▶ _Task prompt_: Nothing but the lines from the one with "<span m=''278220''>the</span> <span" down to the one with "<span m=''278800''>at</span> <span" should be returned, exactly and with both ends included, from the material below.

▶ _Given records_:
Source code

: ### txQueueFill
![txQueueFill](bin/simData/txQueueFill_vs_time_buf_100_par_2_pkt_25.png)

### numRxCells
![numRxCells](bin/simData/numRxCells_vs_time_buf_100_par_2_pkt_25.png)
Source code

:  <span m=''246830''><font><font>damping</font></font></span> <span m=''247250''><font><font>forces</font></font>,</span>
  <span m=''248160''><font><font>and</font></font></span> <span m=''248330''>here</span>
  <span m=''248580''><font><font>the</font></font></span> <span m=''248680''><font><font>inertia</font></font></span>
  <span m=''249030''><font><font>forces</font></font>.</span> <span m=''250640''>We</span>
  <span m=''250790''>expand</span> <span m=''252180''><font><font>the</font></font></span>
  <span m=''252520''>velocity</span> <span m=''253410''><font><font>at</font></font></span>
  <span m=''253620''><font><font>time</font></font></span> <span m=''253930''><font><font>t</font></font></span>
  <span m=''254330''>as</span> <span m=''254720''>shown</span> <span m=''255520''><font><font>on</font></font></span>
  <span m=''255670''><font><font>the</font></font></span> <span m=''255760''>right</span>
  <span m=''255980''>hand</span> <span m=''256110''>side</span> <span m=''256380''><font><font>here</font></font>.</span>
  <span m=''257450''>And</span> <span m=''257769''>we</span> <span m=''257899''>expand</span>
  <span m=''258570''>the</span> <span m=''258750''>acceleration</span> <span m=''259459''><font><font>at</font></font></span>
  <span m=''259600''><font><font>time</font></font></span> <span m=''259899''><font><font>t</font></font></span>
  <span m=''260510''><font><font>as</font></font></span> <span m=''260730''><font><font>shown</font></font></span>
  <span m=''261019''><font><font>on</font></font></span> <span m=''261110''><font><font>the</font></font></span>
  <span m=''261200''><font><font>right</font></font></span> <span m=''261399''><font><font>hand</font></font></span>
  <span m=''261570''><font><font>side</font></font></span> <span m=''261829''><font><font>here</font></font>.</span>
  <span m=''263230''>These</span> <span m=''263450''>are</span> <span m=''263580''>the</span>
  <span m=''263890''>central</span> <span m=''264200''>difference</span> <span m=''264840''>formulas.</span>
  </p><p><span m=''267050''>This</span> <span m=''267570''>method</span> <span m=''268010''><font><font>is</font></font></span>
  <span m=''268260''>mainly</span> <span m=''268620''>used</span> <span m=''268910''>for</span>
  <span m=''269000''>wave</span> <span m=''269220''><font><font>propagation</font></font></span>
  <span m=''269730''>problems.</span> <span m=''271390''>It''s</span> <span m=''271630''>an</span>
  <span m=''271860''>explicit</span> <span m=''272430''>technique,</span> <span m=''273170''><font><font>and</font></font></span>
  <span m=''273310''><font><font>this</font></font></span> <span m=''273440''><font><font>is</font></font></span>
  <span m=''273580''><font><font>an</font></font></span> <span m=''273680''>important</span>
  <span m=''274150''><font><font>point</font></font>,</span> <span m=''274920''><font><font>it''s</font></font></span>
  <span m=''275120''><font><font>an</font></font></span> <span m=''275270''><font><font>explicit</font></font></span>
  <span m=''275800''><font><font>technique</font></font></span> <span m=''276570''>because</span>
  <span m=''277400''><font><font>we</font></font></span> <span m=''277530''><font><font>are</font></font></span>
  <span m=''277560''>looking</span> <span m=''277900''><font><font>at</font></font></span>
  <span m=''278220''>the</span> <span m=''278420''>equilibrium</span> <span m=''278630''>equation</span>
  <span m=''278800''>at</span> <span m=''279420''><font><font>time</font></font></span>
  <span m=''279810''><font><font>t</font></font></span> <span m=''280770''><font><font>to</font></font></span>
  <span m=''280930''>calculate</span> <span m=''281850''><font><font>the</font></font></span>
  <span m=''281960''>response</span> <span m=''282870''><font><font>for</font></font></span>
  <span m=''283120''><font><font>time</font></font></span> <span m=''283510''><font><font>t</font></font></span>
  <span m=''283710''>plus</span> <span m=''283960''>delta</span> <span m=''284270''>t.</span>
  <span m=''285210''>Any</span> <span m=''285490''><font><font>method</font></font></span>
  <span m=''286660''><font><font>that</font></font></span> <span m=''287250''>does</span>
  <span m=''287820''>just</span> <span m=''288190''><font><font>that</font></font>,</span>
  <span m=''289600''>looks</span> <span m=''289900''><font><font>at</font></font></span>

▶ _Answer section_:
  <span m=''278220''>the</span> <span m=''278420''>equilibrium</span> <span m=''278630''>equation</span>
  <span m=''278800''>at</span> <span m=''279420''><font><font>time</font></font></span>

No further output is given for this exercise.